3 Summary and policy conclusions

To summarize, there are four different developments with respect to the dynamics of the shadow economy of these 36 European and OECD countries up to 2022:

  1. (1)

    In 2020, a strong increase of the shadow economy from 14.98% of GDP (2019) to 16.48% of GDP (2020) is observed; i.e., a 1.5 percentage points or 10% increase — the strongest increase of the average figure over the last 20 years. The main reason of this increase is the worldwide Coronavirus pandemic and the resulting severe recession which affected most countries. For 2022, a modest decline of the shadow economy — by roughly 0.52 percentage points — is forecasted. The main reason being the recovery of the official economy in 2021 and the forecasted continued recovery in 2022 (as of January 2022).

  2. (2)

    Eastern, Central, and Southern European countries, such as Bulgaria, Cyprus, Czechia, Latvia, Lithuania, and Poland, have higher shadow economies in comparison to the “old” western European Union countries, such as Austria, Belgium, Germany and Italy. Hence, we have an increase of the size of the shadow economy from west to east.

  3. (3)

    In addition, an increase in the size and development of the shadow economy can be observed from north to south. On average, the Southern European countries have considerably higher shadow economies than those of Central and Western Europe. Figures 2 and 3 also demonstrate both movements.

  4. (4)

    The five non-European highly developed OECD countries (Australia, Canada, Japan, New Zealand, and the USA) have lower shadow economies with an average size of about 8.40% of GDP in 2021 and predicted one of 8.3% of GDP in 2022, which is lower than the SE estimates for most European countries.

Fig. 3
figure 3

Size of the shadow economy of 31 European countries in 2022 (in % of off. GDP). Source: Own calculations, as of January 2022; all values are projections

Finally, one can make the following four policy conclusions:

  1. (1)

    Since 2020, and in every country, the challenge for all governments was to undertake policy measures aimed at stimulating the official economy with strong GDP growth and a reduction of unemployment rates in order to reduce the shadow economy. The more successful such policy measures are, the more the shadow economy declines. Most countries have indeed enjoyed some success..

  2. (2)

    However, the crucial question remains: “Is this reduction of the shadow economy a blessing or a curse?”

My answer is:

  1. (i)

    If one assumes that roughly 50% of all shadow economy activities complement those of the official sector (i.e., those goods and services would otherwise not be produced in the official sector), the development of the total (official + shadow economy) GDP is always higher than the “pure” official one.

  2. (ii)

    A decline of the shadow economy will only increase the total welfare in a country if policymakers succeed in transferring economic activity from the shadow economy into the official economy.

  3. (iii)

    Therefore, policymakers have to favor and choose such policy measures as strongly increase the incentives to transfer the production from the shadow (black) to the official sector.

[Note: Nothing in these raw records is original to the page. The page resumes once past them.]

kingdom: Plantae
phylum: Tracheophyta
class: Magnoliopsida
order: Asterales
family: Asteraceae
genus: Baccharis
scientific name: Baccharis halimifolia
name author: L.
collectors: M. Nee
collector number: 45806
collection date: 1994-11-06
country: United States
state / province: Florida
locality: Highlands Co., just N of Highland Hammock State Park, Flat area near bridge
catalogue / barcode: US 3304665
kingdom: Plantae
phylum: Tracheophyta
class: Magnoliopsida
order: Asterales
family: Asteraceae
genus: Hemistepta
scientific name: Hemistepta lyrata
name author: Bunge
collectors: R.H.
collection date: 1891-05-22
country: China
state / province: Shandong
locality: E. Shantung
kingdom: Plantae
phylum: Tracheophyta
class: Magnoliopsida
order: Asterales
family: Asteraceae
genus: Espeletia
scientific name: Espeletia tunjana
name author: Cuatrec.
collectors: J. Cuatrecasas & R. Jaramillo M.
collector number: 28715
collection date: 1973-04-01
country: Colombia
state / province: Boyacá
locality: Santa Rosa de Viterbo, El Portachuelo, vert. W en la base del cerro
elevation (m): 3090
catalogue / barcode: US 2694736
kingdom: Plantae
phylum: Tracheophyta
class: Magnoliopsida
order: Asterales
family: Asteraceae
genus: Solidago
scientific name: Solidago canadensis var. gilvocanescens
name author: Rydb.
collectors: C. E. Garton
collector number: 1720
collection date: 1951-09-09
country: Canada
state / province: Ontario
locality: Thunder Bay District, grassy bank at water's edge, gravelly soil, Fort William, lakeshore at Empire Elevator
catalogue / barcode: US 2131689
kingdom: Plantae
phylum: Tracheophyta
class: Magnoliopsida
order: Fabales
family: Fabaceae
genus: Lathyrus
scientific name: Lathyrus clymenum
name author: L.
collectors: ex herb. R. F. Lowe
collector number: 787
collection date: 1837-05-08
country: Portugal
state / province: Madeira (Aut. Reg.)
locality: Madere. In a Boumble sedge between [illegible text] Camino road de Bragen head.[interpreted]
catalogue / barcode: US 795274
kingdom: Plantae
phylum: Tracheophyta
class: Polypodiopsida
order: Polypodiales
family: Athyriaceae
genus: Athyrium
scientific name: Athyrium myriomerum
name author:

Hence, the conclusion of these two remarks is: The decline of the shadow economy will only be a blessing for the economy as a whole, if incentive-orientated policy measures will be applied, which I strongly recommend.

Considering the latest developments during the fall of 2021 and from February 2022, I add two further policy conclusions:

  1. (3)

    The massive recessions occurring in most European and OECD countries in the pandemic went along with high government deficits and rising expected long run public debt-GDP ratios. This could generate medium-term pressure in many countries to raise tax rates which in turn would make it difficult to reduce the size of the shadow economy.

  2. (4)

    As regards the Ukraine-Russia war which started in February 2022, many European and OECD countries will face a large wave of refugees who will face initial impediments to working in the official economy. Since standard modeling of immigration and refugee waves suggests that Eastern European countries would receive the highest shares of refugees from Ukraine, the lead position of Eastern European EU countries in terms of the size of the shadow economy in the overall EU will be reinforced in the medium term.